The pessimist sees the difficulty in every opportunity. The optimist sees the opportunity in every difficulty, said Winston Churchill. Being optimistic is not about turning a blind eye to difficulties, but focusing on how they can be solved.

Mankind has great challenges ahead, not least in terms of pandemics and climate change, but we also have greater opportunities than ever to solve them thanks to technological development that is historically unparalleled.

There are three basic reasons to be a fact-based optimist.

We live in the best of times

Facts show, as Hans Rosling's lectures showed with great clarity, that humanity has never been better off. We live longer, have a higher quality of life, and are healthier than ever, and it keeps getting better. The pandemic has meant a break in this incomparable development, but with perspective, the trend is clear, and much is now pointing to a rapid recovery. Technology, science, and democracy are the main drivers of this development.

Despite this, the majority of the world's population, especially in the West, believe that things are getting worse. Most people have a completely wrong picture of the world where we should be optimistic about development but are pessimistic. Like Rosling's Gapminder, this is something we want to change and as soon as possible. An erroneous picture of the world in which many believe that democracy and the global institutions that have been built have failed creates a dangerous breeding ground for authoritarian and anti-democratic forces. Pessimism is life-threatening.

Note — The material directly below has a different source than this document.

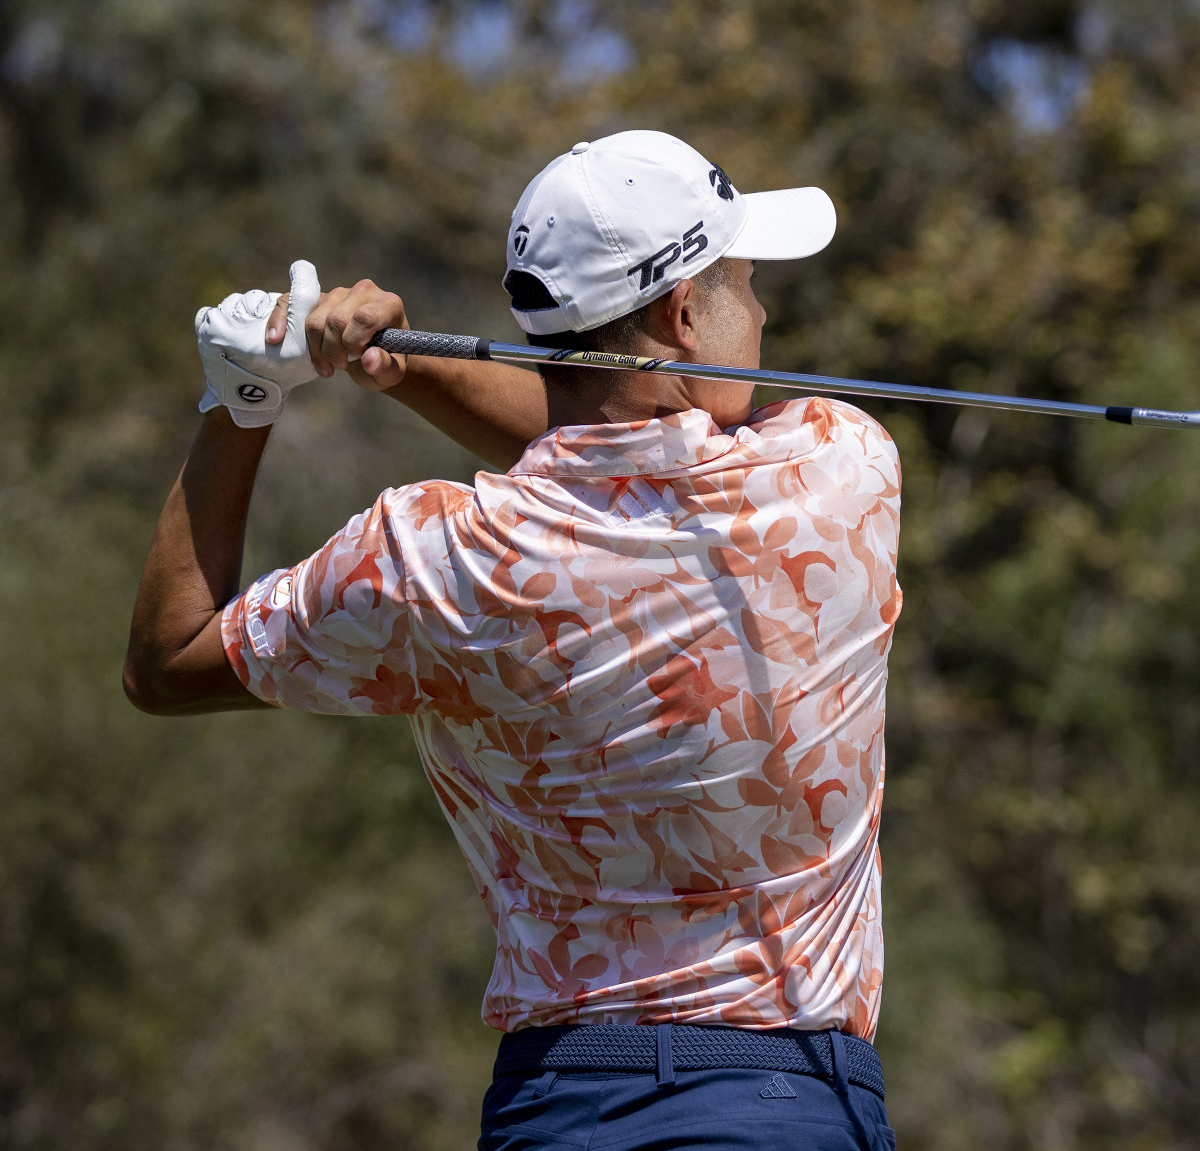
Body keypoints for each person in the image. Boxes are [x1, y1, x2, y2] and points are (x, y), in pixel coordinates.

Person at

We can influence the future

Fact-based optimism is about having a knowledge-based and well-calibrated view of the future and its uncertainties. It accepts that the future is not written in stone and acts on the working hypothesis that the chances of a bright future depend on how we act today.

To what extent can we influence the future and how much is about chance and natural processes that we have no control over? Just like with climate change, it's something we do not really know, but why take a chance? The rationale is therefore to assume that our actions play a role and to have an optimistic view that we can create a good future. The irrational, destructive, and life-threatening thing is to have a pessimistic view, where we risk influencing our future in the completely wrong direction.

Optimists feel better and live longer

Numerous studies have been done on optimism and pessimism over the years. Overall, pretty much all of them point out that optimists live longer and are less likely to have a range of ailments such as high blood pressure and diabetes and, unsurprisingly, live happier lives with more friends. Our attitude towards life thus affects us to a great extent also physically and very little speaks for any advantages of a pessimistic view. It can be rather life-threatening.

There is certainly one advantage to pessimism: by always believing the worst and painting horrible scenarios, it is possible, perhaps, to protect oneself from disappointment.

It becomes like a kind of a pacifier or cozy blanket to protect oneself behind. A way to avoid trying to solve problems, avoid sticking out your chin, and risk being disputed for suggesting solutions.

But that's not how we move humanity forward and create a good future, nor was it the way the good forces emerged victorious from one of history's darkest events. Ask Winston Churchill.